Once upon a time in America, hip and funky were synonymous. But somewhere in the last twenty years, hipster went from being a term to describe jazz fans to being a term to describe waif-ish twentysomethings in Brooklyn--people who wouldn't know a swung eighth note if it came up and knocked the PBR out of their ironic koozie. I blame the drum machine.

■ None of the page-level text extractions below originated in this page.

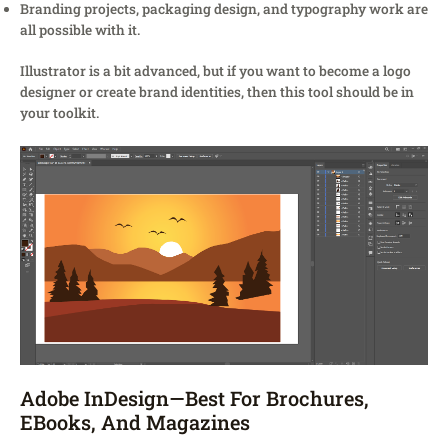
Branding projects, packaging design, and typography work are
all possible with it.
Illustrator is a bit advanced, but if you want to become a logo
designer or create brand identities, then this tool should be in
your toolkit.
Adobe InDesign—Best For Brochures,
EBooks, And Magazines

And so Dizzy are pretty resolutely unhip in the modern world, and maybe not even hip in the 1940s sense of the word. They traffic in standards and jazz-lite takes on current songs, with the clearest straight line connecting to the slick pop of Randy Newman or maybe Harry Connick, Jr. In short, not a band that Nikki Miller would probably be into. They are, not entirely surprisingly, a band that will cop to being influenced by John Mayer--and who are actually playing Mayer's song "Gravity" while I'm writing this sentence. But honestly, I think I might prefer their version to Mayer's. After all, Mark Johnson's voice has more natural grain and gravel to it than Mayer's, and a Thursday evening at the Red Stag seems like a much better fit for the modest pleasures of a deft lyrical trope about one of the universe's fundamental forces than, say, the Target Center.

Besides, there's just something about a singer with a music stand.

 

Dizzy at Dunn Bros. Wine Bar in Excelsior
Dizzy at Dunn Bros. Wine Bar in Excelsior

As Johnson calls "Gravity" to a close over some genuinely warm organ swells, he calls a friend up from the big table directly in front of where the band's set up. She's unassuming, her hair pulled back into a long braid down her back. Grey sweater, cordoruoys. When she starts belting out a jump blues, the guitarist chunking chords behind her, she reveals a fine jazz voice with a good deal more growl than her modest appearance would suggest.

Nothing's out of place in the music, but nothing's risky either. But then again, where a good stage show might make up for rudimentary musical ability, you can't discount how much a humble and kind of endearing squareness can enhance serious chops. Dizzy are so utterly unpretentious in the way they go about swinging easily through tunes that you can't hold their total appropriateness against them.

Not that all standards are completely appropriate; Cole Porter was a genius, but there's always something a little creepy about "My Heart Belongs to Daddy." When Johnson rejoins the band after a short break, they slide easily into "Nobody Knows You When You're Down and Out," perhaps best known in its version from Derek & the Dominos' Layla, but it's actually an almost ancient tune, written in 1923 by Jimmy Cox and popularized by the Empress of the Blues, Bessie Smith. And again, Dizzy renders it with pure class.

Of course, when you're covering material, every song is a roll of the dice. "Hallelujah" doesn't work nearly as well, bearing nothing of the shredded ache of Jeff Buckley's version, nor the stoic questioning of Cohen's original. The swung, gospel bluesiness sounds vanilla and matte, without real character.

But they quickly slide back into the pocket, the guitarist picking up a trumpet, and once again, a nonchalant approach to soulfulness doesn't seem like such a crime. The band's enjoying themselves, nodding along to each other's leads, the modest but attentive audience bursting out into sharp rolls of applause at each solo's conclusion.